> **REQUIRED ACTION**
Beginning with the first line, transcribe the entries below exactly through the line containing "6: (358, 184, 11.71)", inclusive.

> **PROVIDED MATERIAL**
= = = = = = =
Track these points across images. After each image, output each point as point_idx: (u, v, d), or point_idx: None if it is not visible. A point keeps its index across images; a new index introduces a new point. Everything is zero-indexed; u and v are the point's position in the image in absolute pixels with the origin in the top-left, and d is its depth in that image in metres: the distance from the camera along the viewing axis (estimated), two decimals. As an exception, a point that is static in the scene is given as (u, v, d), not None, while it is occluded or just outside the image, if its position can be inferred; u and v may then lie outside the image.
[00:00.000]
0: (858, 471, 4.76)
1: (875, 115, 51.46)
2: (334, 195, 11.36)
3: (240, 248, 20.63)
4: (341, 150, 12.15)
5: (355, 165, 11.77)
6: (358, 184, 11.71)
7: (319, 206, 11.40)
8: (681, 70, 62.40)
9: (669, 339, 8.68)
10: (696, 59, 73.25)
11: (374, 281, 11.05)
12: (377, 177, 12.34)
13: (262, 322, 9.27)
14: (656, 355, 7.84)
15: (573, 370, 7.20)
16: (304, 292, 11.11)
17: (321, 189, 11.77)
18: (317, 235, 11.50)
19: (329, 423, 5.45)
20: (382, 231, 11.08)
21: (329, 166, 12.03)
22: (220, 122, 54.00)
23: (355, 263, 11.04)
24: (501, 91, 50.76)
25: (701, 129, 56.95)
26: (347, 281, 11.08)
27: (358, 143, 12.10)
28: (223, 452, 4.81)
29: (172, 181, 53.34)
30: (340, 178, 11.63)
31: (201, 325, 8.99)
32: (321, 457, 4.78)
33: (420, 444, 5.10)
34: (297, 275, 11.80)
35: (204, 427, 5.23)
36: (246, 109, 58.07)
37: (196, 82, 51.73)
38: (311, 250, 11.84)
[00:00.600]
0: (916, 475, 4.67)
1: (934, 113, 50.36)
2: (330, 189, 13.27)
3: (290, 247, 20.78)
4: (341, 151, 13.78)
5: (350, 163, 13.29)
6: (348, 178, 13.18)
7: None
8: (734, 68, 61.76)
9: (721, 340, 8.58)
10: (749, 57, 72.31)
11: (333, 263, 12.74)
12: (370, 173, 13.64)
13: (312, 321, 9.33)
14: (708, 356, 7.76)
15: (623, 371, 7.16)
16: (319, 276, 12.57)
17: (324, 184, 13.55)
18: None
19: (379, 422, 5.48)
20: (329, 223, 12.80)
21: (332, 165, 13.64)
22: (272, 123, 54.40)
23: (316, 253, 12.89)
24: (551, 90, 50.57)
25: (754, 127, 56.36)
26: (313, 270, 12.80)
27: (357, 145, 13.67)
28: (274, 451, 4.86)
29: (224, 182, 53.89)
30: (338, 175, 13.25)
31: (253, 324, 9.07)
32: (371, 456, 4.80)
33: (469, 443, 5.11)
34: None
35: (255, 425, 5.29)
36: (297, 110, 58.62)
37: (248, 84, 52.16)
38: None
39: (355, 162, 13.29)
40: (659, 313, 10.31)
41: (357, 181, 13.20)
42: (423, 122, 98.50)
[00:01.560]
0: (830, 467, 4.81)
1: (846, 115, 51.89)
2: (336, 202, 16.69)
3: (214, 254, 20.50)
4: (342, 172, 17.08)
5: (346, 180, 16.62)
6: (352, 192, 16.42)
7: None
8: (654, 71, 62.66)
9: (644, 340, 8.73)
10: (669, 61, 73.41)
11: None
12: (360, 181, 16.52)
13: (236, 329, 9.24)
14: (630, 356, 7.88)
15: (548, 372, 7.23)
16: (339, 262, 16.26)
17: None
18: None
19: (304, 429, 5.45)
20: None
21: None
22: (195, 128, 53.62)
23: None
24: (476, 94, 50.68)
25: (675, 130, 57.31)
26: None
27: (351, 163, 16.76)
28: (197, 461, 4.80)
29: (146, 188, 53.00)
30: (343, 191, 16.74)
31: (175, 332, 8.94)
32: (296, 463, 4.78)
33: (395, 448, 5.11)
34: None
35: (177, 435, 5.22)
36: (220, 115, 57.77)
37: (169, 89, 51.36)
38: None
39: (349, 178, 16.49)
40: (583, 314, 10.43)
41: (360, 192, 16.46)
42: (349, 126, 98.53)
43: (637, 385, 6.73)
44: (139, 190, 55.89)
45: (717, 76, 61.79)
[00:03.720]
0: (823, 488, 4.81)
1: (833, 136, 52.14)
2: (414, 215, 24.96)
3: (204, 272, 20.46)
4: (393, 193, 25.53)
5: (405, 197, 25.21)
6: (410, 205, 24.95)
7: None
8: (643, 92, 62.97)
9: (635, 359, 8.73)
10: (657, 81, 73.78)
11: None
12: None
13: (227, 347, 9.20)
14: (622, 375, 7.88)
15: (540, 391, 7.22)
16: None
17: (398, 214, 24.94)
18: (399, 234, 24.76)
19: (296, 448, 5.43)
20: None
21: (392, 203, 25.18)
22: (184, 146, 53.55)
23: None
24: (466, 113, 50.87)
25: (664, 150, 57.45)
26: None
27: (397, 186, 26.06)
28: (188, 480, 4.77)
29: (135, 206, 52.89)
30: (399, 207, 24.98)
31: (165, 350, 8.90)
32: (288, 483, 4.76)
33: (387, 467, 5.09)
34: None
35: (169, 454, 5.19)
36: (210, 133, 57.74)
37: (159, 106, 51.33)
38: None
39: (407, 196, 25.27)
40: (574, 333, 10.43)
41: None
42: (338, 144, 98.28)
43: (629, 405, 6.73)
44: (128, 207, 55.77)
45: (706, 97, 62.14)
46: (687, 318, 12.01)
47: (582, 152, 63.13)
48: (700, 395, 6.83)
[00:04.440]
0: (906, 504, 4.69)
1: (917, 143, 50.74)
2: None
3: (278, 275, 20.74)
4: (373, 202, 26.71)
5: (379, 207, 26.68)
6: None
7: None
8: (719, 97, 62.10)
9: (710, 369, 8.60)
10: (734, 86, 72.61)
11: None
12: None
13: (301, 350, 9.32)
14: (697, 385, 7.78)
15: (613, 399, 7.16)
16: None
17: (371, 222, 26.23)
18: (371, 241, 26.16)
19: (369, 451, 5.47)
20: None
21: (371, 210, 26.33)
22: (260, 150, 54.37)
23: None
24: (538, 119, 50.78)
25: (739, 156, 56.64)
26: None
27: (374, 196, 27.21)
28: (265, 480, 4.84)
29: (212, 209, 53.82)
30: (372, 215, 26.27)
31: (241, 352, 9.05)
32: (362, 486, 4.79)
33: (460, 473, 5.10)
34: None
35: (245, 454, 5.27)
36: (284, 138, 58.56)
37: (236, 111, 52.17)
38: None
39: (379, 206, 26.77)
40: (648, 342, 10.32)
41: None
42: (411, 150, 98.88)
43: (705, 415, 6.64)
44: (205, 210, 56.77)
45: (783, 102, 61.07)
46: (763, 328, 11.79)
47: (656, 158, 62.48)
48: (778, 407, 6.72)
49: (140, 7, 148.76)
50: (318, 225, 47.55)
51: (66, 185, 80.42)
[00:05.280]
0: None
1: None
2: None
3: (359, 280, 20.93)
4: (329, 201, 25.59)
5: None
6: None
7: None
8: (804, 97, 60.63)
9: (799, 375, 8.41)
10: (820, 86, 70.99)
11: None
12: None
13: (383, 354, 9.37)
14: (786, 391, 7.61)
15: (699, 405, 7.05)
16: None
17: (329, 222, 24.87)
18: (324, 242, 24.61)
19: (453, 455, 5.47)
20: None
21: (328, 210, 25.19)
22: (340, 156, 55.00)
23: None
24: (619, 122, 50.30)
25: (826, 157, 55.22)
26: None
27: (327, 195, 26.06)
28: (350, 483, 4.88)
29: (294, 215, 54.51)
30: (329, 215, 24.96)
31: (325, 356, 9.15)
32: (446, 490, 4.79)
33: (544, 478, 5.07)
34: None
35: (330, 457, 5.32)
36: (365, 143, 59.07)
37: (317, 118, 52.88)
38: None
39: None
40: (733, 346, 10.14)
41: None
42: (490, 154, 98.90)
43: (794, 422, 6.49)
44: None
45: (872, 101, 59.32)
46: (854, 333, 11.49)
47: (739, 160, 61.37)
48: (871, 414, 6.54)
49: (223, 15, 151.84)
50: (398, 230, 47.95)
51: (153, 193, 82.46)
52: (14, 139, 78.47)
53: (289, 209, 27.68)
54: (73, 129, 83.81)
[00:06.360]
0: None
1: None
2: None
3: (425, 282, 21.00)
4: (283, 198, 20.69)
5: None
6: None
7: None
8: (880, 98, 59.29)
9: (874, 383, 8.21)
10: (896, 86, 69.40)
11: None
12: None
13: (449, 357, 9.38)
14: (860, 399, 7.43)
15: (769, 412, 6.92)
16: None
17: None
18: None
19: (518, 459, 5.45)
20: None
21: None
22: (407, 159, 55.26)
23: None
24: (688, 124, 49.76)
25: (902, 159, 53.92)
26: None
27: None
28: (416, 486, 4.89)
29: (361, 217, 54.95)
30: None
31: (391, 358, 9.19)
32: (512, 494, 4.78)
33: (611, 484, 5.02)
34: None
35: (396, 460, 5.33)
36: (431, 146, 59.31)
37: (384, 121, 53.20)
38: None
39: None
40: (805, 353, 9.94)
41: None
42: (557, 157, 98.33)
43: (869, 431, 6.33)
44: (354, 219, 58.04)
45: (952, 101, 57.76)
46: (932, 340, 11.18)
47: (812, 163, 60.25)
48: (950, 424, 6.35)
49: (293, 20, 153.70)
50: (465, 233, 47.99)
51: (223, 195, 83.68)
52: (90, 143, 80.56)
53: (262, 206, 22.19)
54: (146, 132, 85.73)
= = = = = = =
> **SOLUTION**
Track these points across images. After each image, output each point as point_idx: (u, v, d), or point_idx: None if it is not visible. A point keeps its index across images; a new index introduces a new point. Everything is zero-indexed; u and v are the point's position in the image in absolute pixels with the origin in the top-left, and d is its depth in that image in metres: the distance from the camera along the viewing axis (estimated), two decimals. As an exception, a point that is static in the scene is given as (u, v, d), not None, while it is occluded or just outside the image, if its position can be inferred; u and v may then lie outside the image.
[00:00.000]
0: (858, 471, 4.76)
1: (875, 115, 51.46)
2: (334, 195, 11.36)
3: (240, 248, 20.63)
4: (341, 150, 12.15)
5: (355, 165, 11.77)
6: (358, 184, 11.71)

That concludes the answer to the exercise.